RE: Now it's personal
May 22, 2020 at 11:08 am
(This post was last modified: May 22, 2020 at 11:12 am by JohnMBauer.)
(May 22, 2020 at 8:04 am)brewer Wrote: What do you think about your family members new identification?
To each their own. It doesn't change how I feel about him, really—which, of course, is something that I try to make very explicit and clear because he is highly sensitive to being ostracized by people of faith. I had also tried to suggest some plausible reasons for their pulling away from him that make good sense, with the hope that it would help lessen the blow somewhat (and it seemed to). You know, like how his falling away from the faith scares them, bringing to light things they're not prepared to deal with. Stuff like that.
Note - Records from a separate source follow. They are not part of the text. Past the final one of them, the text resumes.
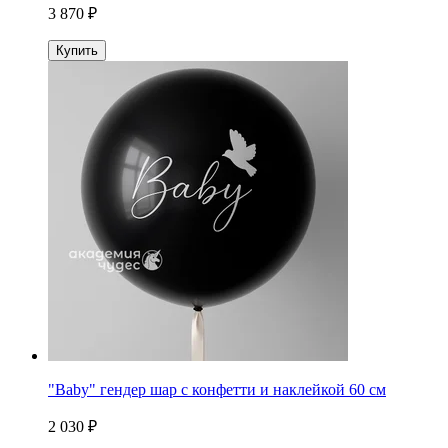
3 870 ₽
Купить
"Baby" гендер шар с конфетти и наклейкой 60 см
2 030 ₽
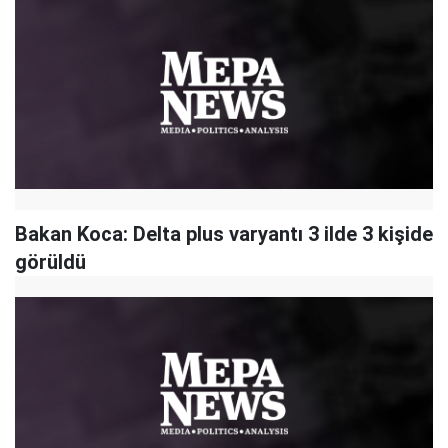
Bakan Koca: Delta plus varyantı 3 ilde 3 kişide
görüldü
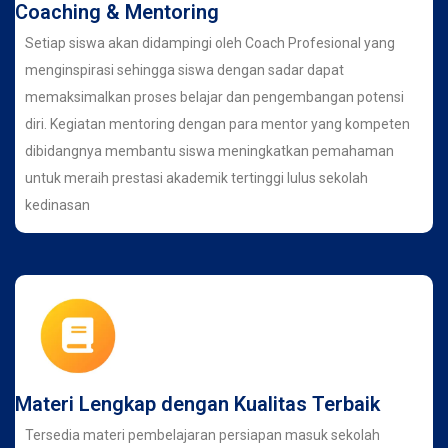
Coaching & Mentoring
Setiap siswa akan didampingi oleh Coach Profesional yang
menginspirasi sehingga siswa dengan sadar dapat
memaksimalkan proses belajar dan pengembangan potensi
diri. Kegiatan mentoring dengan para mentor yang kompeten
dibidangnya membantu siswa meningkatkan pemahaman
untuk meraih prestasi akademik tertinggi lulus sekolah
kedinasan
Materi Lengkap dengan Kualitas Terbaik
Tersedia materi pembelajaran persiapan masuk sekolah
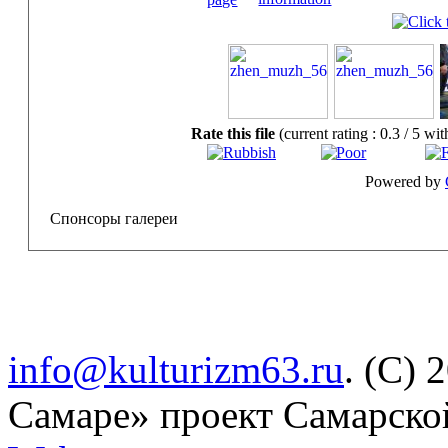
Rate this file
(current rating : 0.3 / 5 wit
Powered by
Спонсоры галереи
info@kulturizm63.ru
. (C) 
Самаре» проект Самарско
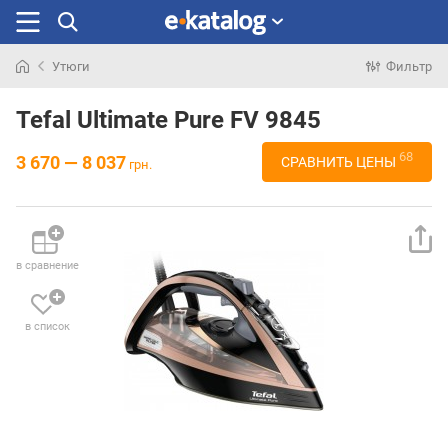
Утюги
Фильтр
Искали
раньше
Tefal Ultimate Pure FV 9845
68
3 670 — 8 037
СРАВНИТЬ ЦЕНЫ
грн.
в сравнение
в список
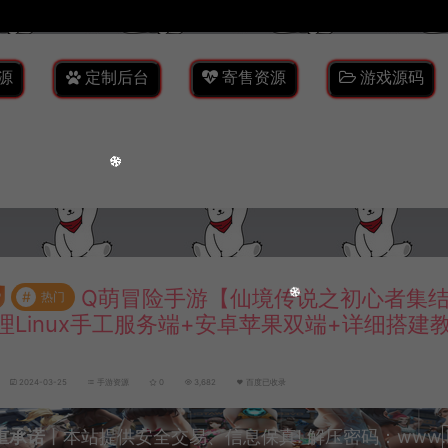
源
定制后台
寄售资源
游戏源码
Q萌冒险手游【仙境传说之初心者集结
#
热门
理Linux手工服务端+安卓苹果双端+详细搭建
2024-03-25
手游资源
0
3,682
百度已收录
重承诺
丨本站提供安全交易、信息保真! 解压密码：www.lyzw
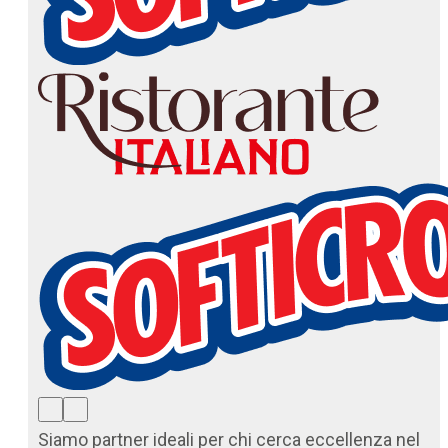
Siamo partner ideali per chi cerca eccellenza nel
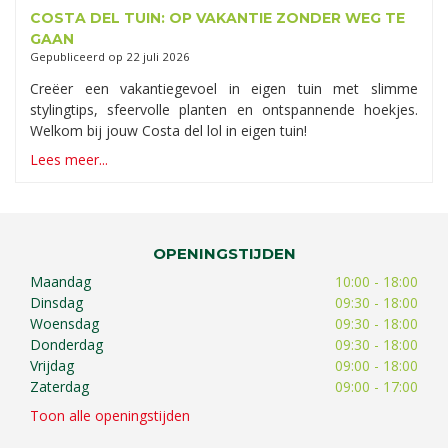
COSTA DEL TUIN: OP VAKANTIE ZONDER WEG TE
GAAN
Gepubliceerd op
22 juli 2026
Creëer een vakantiegevoel in eigen tuin met slimme
stylingtips, sfeervolle planten en ontspannende hoekjes.
Welkom bij jouw Costa del lol in eigen tuin!
Lees meer...
OPENINGSTIJDEN
Maandag
10:00 - 18:00
Dinsdag
09:30 - 18:00
Woensdag
09:30 - 18:00
Donderdag
09:30 - 18:00
Vrijdag
09:00 - 18:00
Zaterdag
09:00 - 17:00
Toon alle openingstijden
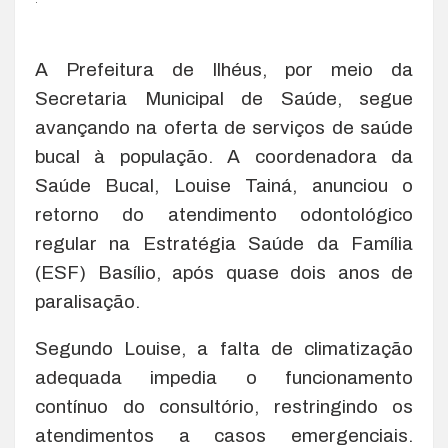
A Prefeitura de Ilhéus, por meio da
Secretaria Municipal de Saúde, segue
avançando na oferta de serviços de saúde
bucal à população. A coordenadora da
Saúde Bucal, Louise Tainá, anunciou o
retorno do atendimento odontológico
regular na Estratégia Saúde da Família
(ESF) Basílio, após quase dois anos de
paralisação.
Segundo Louise, a falta de climatização
adequada impedia o funcionamento
contínuo do consultório, restringindo os
atendimentos a casos emergenciais.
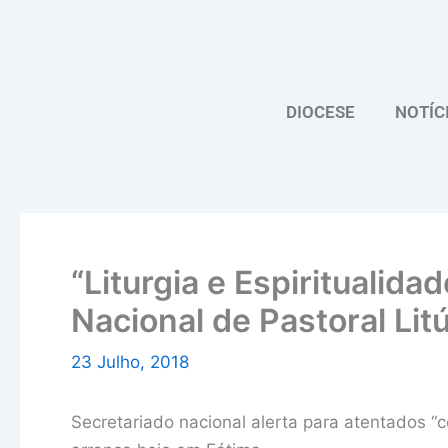
Skip
to
content
DIOCESE
NOTÍC
“Liturgia e Espiritualida
Nacional de Pastoral Lit
23 Julho, 2018
Secretariado nacional alerta para atentados “con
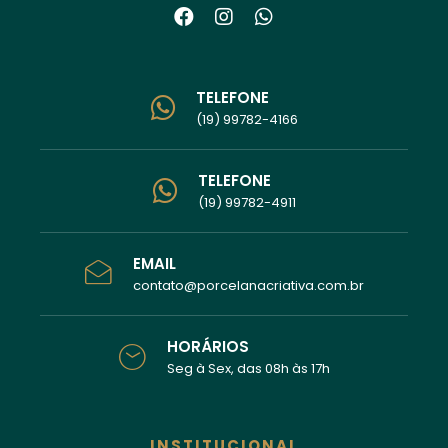
TELEFONE
(19) 99782-4166
TELEFONE
(19) 99782-4911
EMAIL
contato@porcelanacriativa.com.br
HORÁRIOS
Seg à Sex, das 08h às 17h
INSTITUCIONAL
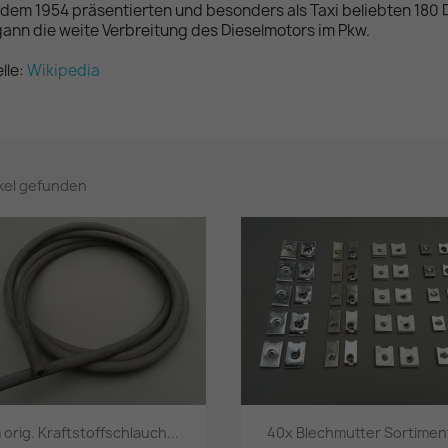
 dem 1954 präsentierten und besonders als Taxi beliebten 180 
ann die weite Verbreitung des Dieselmotors im Pkw.
lle:
Wikipedia
ikel gefunden
 orig. Kraftstoffschlauch...
40x Blechmutter Sortiment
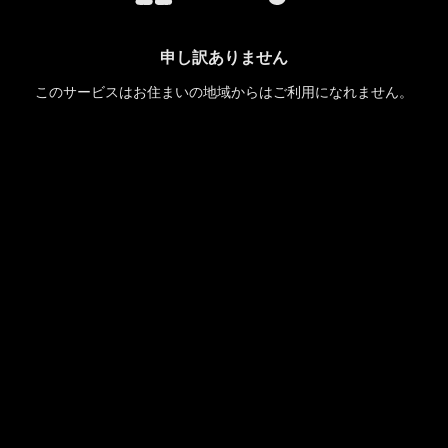
申し訳ありません
このサービスはお住まいの地域からはご利用になれません。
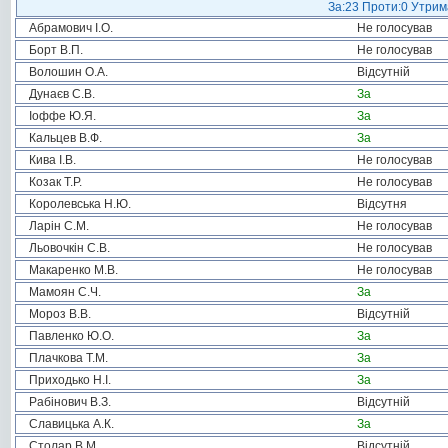
За:23 Проти:0 Утрима
Абрамович І.О.
Не голосував
Борт В.П.
Не голосував
Волошин О.А.
Відсутній
Дунаєв С.В.
За
Іоффе Ю.Я.
За
Кальцев В.Ф.
За
Кива І.В.
Не голосував
Козак Т.Р.
Не голосував
Королевська Н.Ю.
Відсутня
Ларін С.М.
Не голосував
Льовочкін С.В.
Не голосував
Макаренко М.В.
Не голосував
Мамоян С.Ч.
За
Мороз В.В.
Відсутній
Павленко Ю.О.
За
Плачкова Т.М.
За
Приходько Н.І.
За
Рабінович В.З.
Відсутній
Славицька А.К.
За
Столар В.М.
Відсутній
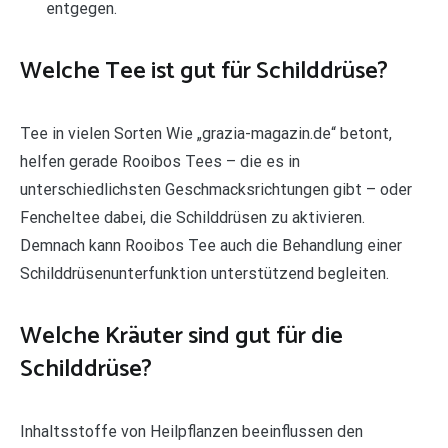
entgegen.
Welche Tee ist gut für Schilddrüse?
Tee in vielen Sorten Wie „grazia-magazin.de“ betont,
helfen gerade Rooibos Tees – die es in
unterschiedlichsten Geschmacksrichtungen gibt – oder
Fencheltee dabei, die Schilddrüsen zu aktivieren.
Demnach kann Rooibos Tee auch die Behandlung einer
Schilddrüsenunterfunktion unterstützend begleiten.
Welche Kräuter sind gut für die
Schilddrüse?
Inhaltsstoffe von Heilpflanzen beeinflussen den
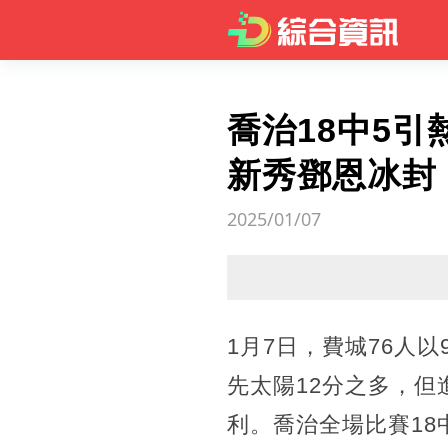
喬治18中5
新秀鄧恩冰封
2025/01/07
1月7日，費城76人
先太陽12分之多，
利。喬治全場比賽18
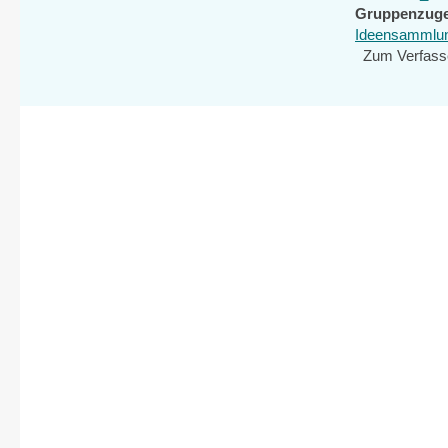
Gruppenzuge
Ideensammlung
Zum Verfass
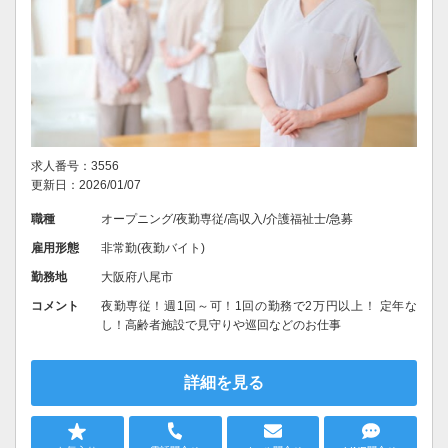
求人番号：3556
更新日：2026/01/07
職種
オープニング/夜勤専従/高収入/介護福祉士/急募
雇用形態
非常勤(夜勤バイト)
勤務地
大阪府八尾市
コメント
夜勤専従！週1回～可！1回の勤務で2万円以上！ 定年な
し！高齢者施設で見守りや巡回などのお仕事
詳細を見る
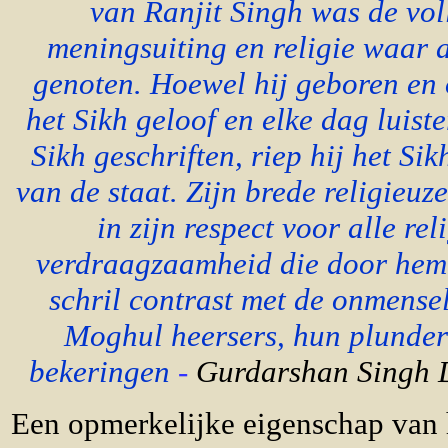
van Ranjit Singh was de vol
meningsuiting en religie waar 
genoten. Hoewel hij geboren en
het Sikh geloof en elke dag luiste
Sikh geschriften, riep hij het Sikh
van de staat. Zijn brede religieuz
in zijn respect voor alle rel
verdraagzaamheid die door hem
schril contrast met de onmensel
Moghul heersers, hun plunde
bekeringen
-
Gurdarshan Singh D
Een opmerkelijke eigenschap van 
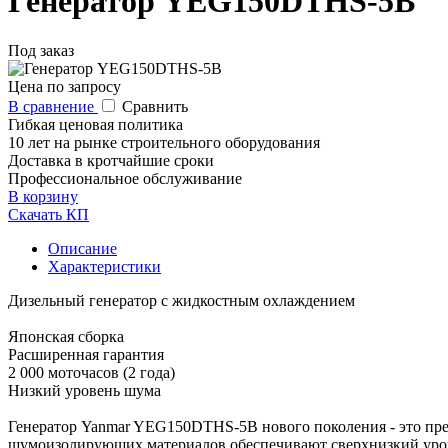
Генератор YEG150DTHS-5B
Под заказ
Цена по запросу
В сравнение
Сравнить
Гибкая ценовая политика
10 лет на рынке строительного оборудования
Доставка в кротчайшие сроки
Профессиональное обслуживание
В корзину
Скачать КП
Описание
Характеристики
Дизельный генератор с жидкостным охлаждением
Японская сборка
Расширенная гарантия
2 000 моточасов (2 года)
Низкий уровень шума
Генератор Yanmar YEG150DTHS-5B нового поколения - это пре
шумоизолирующих материалов обеспечивают сверхнизкий уров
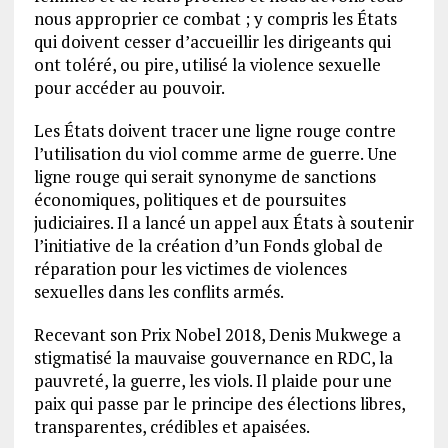
nous approprier ce combat ; y compris les États
qui doivent cesser d’accueillir les dirigeants qui
ont toléré, ou pire, utilisé la violence sexuelle
pour accéder au pouvoir.
Les États doivent tracer une ligne rouge contre
l’utilisation du viol comme arme de guerre. Une
ligne rouge qui serait synonyme de sanctions
économiques, politiques et de poursuites
judiciaires. Il a lancé un appel aux États à soutenir
l’initiative de la création d’un Fonds global de
réparation pour les victimes de violences
sexuelles dans les conflits armés.
Recevant son Prix Nobel 2018, Denis Mukwege a
stigmatisé la mauvaise gouvernance en RDC, la
pauvreté, la guerre, les viols. Il plaide pour une
paix qui passe par le principe des élections libres,
transparentes, crédibles et apaisées.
It's also an opportunity to explore philosophy. I've studied it for many years, yet he had never so much as looked at it before. (He was raised in a home where the Bible was the only answer book to every question. And if the Bible didn't answer it, then it wasn't an intelligent question. Quite shameful, not to mention asinine.) As he tries on this new outfit, it's forcing upon him a new vocabulary and new questions (e.g., epistemology). And new values: He has suddenly become quite concerned about logic and critical thinking, which pleases me tremendously and I heartily encourage.
(May 22, 2020 at 9:48 am)Mister Agenda Wrote: I hadn't heard 'deconstructing' as a term for losing religious faith before; I have heard it referred to as 'deconverting'.
Deconstructing basically amounts to examining the infrastructure of your religious belief system and critically analyzing it for coherence and consistency. The parts that fail get tossed. For many, deconverting is the end result of deconstructing. But not all: My deconstruction resulted in a more coherent and self-consistent biblical world-view.